Now that I’m back from Institute, I’ve been trying to synthesize everything that happened there. I’d be doing a lot better job if I had a spare moment to myself, but I haven’t. Friday night after I got back from Grape Street Elementary for the last time, I packed up all my stuff and moved out of the dorm. I went to LAX and picked up Scott, who flew down to help me drive back (in my sleep-deprived state, there was no way I would have survived the 7 hour drive by myself.) Then, we drove to Riverside, which took forever, and slept in a hotel. The next morning, I had to get up early to take the PRAXIS test to get out of a bunch of my credentialing. It was intense.
Then, Scott drove us back to the Bay. I slept. It was amazing, and I am eternally grateful to him for helping me.
The next day we began Orientation, and that’s what I’m in the midst of right now. I’m finding the Orientation sessions incredibly useful because they’re giving me concrete things for my classroom in the fall. Plus, we end at 3 pm every day so I can actually come back to my apartment and hang out with Scott and organize my life. But more about Orientation later.
Now, I want to talk about what I learned at Institute. Like I said, I haven’t had time to organize this in my head really, but I think I can just write it all down here and that might give you some sense of what Institute was really like.
I have infinitely more patience than I ever thought I did.
I am infinitely stronger than I thought I was.

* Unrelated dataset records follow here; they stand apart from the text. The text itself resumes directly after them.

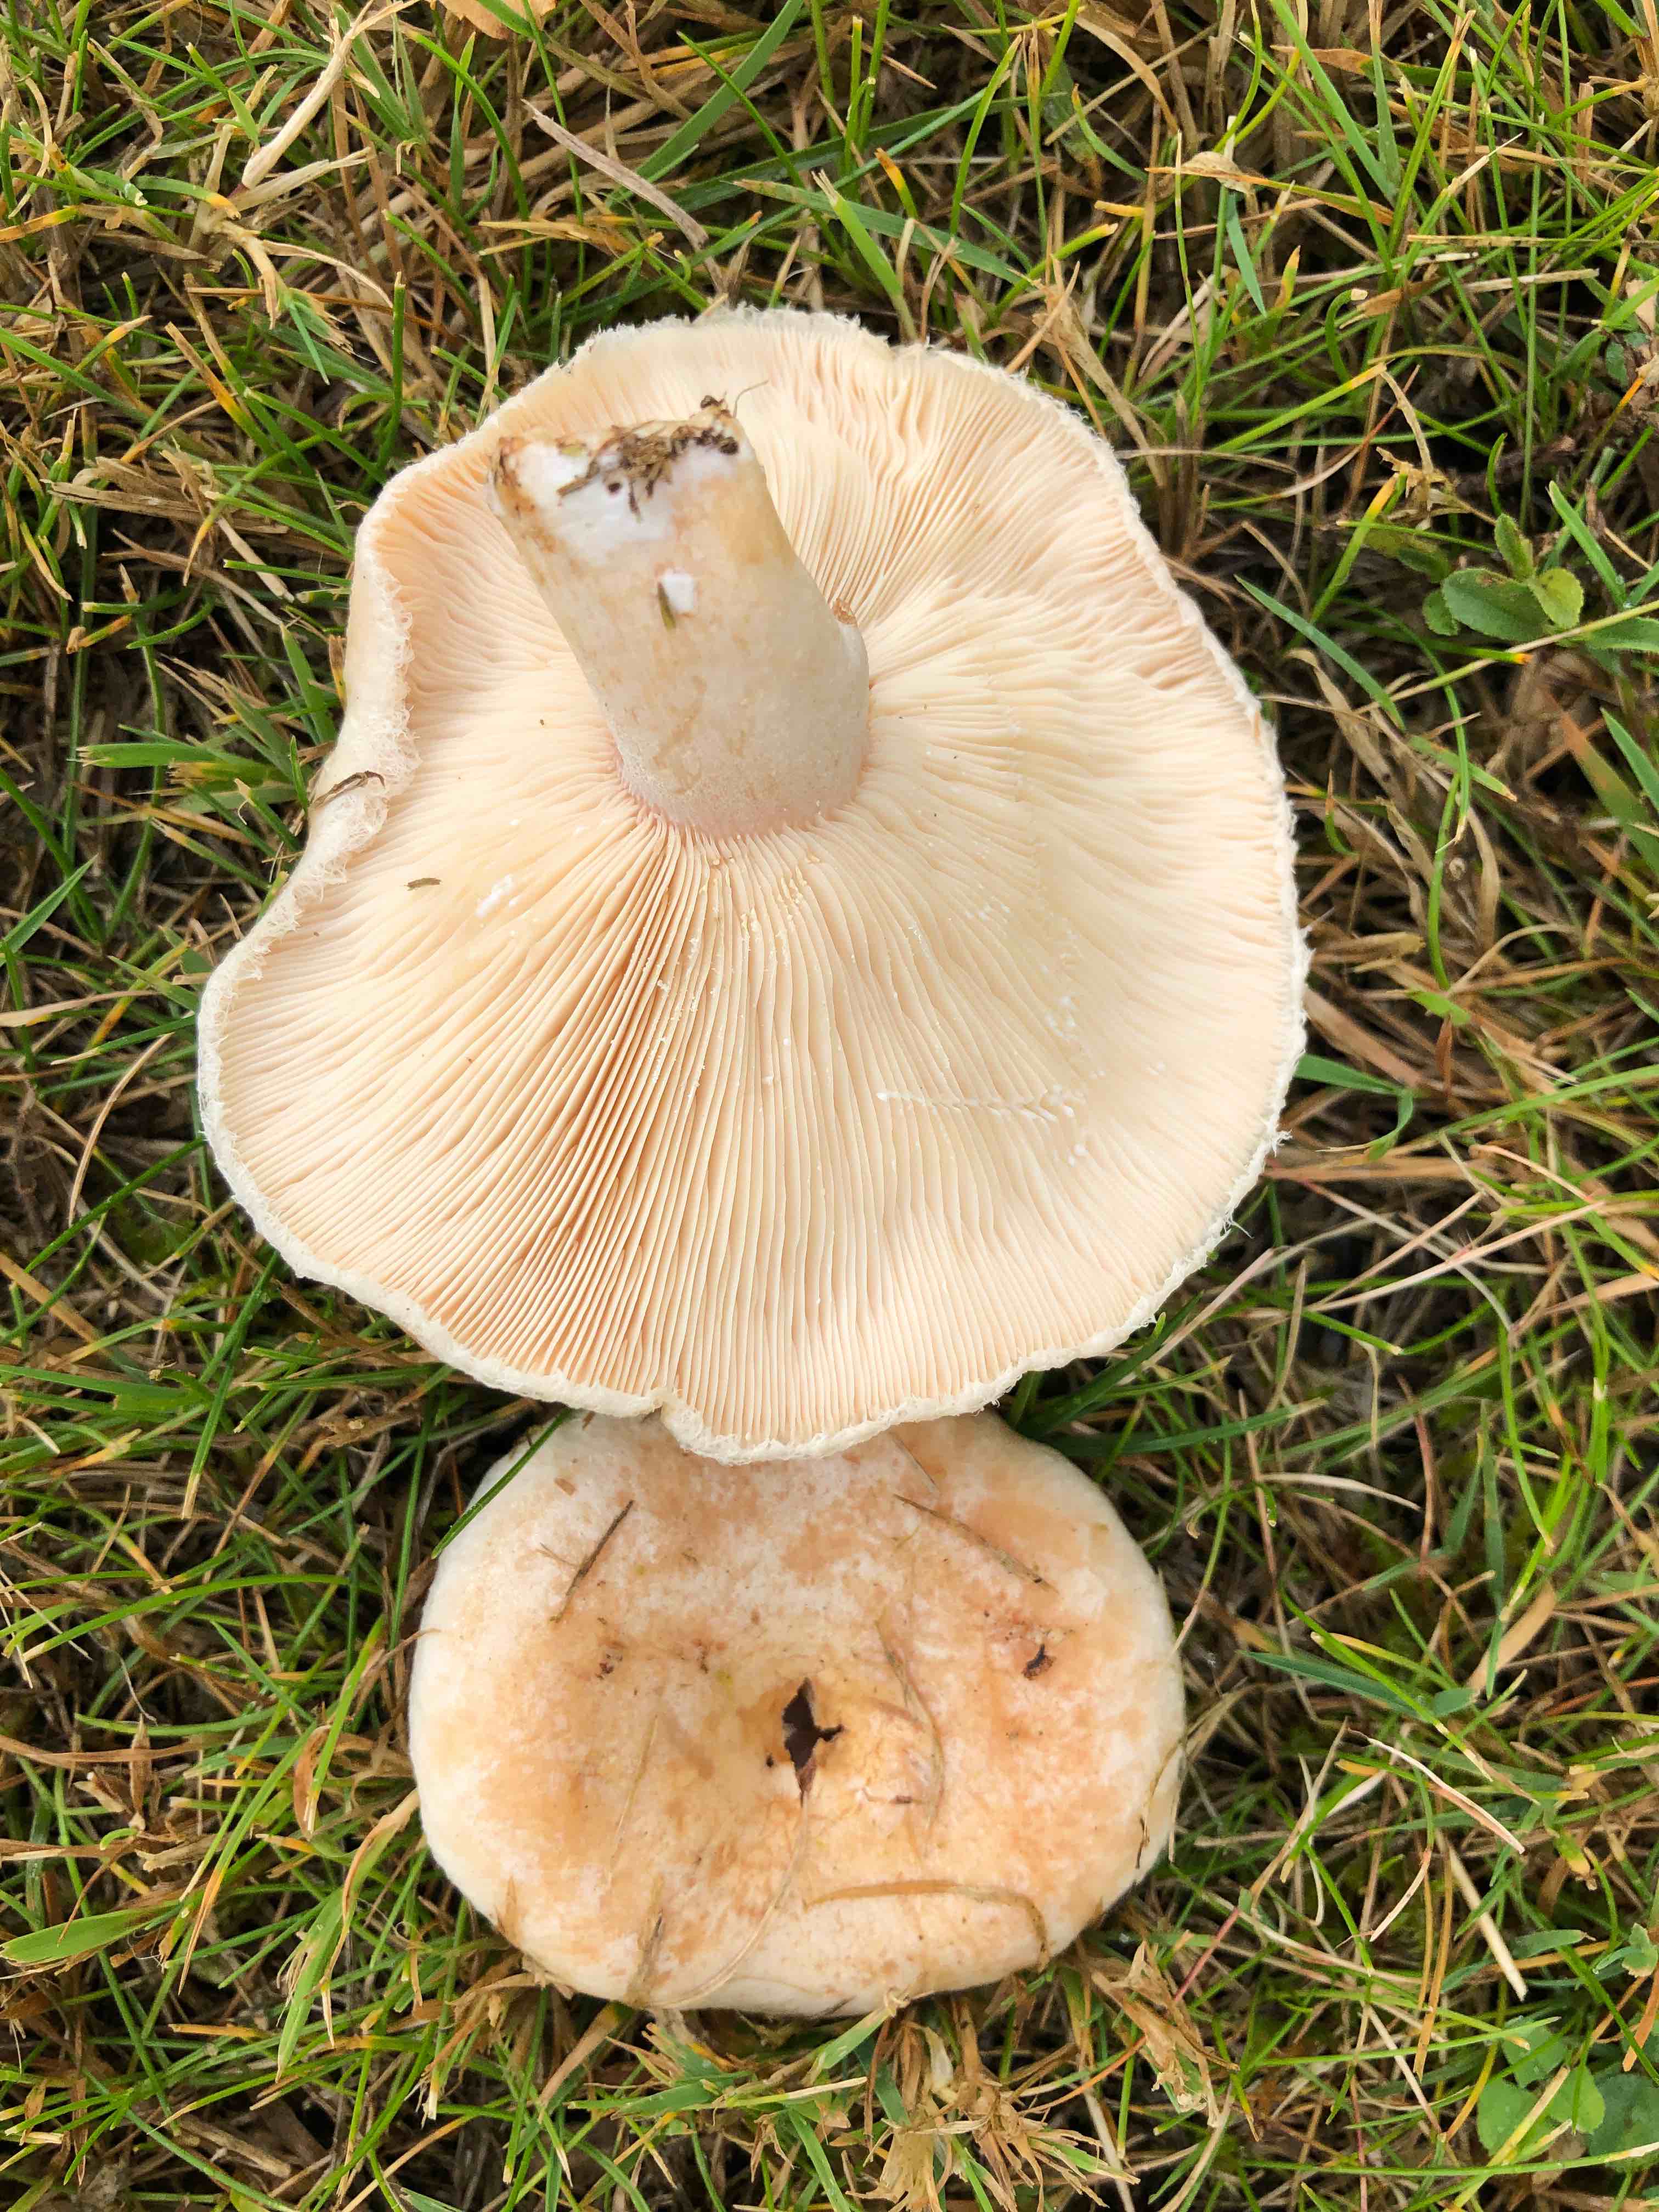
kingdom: Fungi
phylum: Basidiomycota
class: Agaricomycetes
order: Russulales
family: Russulaceae
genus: Lactarius
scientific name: Lactarius pubescens
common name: dunet mælkehat
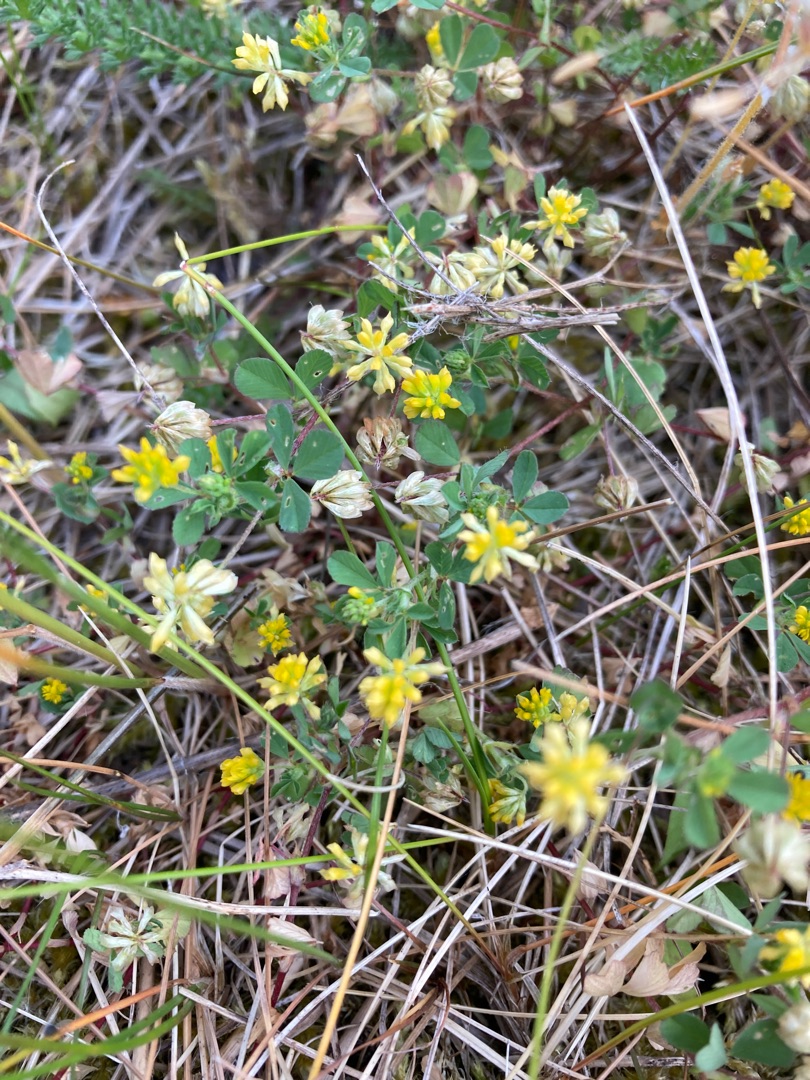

I can actually function on 5 hours of sleep (but not for long, and it is really awful).
I will never eat another turkey sandwich as long as I live.
I could never live in southern California.
Since I’m living in California, I am glad it is in the Bay Area. It’s truly beautiful here.
I need to be a real hard ass on the first day of school.
I need to plan EVERY SINGLE SECOND of my day, or the kids will break down my plans in half a second.
I need to have time to myself.
I need to have something that reminds me of why I’m here (at KIPP they call it mental Gatorade).
And finally, I learned that I can be a good teacher, and I can make gains with my students. It certainly won’t be easy, but I can do it.
I took a good look at myself in the mirror when I got back to the Bay. This is cliched, but I hardly recognize myself, after only 5 weeks. Besides the broken-out skin and the giant circles under my eyes, I feel completely different. I am no longer a senior at CU-Boulder and the President of the Delta Sigma Chapter of Phi Sigma Pi. Now I am Miss Bennett, second grade teacher. I’m an adult. I have to make decisions that impact other people’s lives. I didn’t expect that transformation to be this fast or this complete. But, I am content with myself and the life I lead.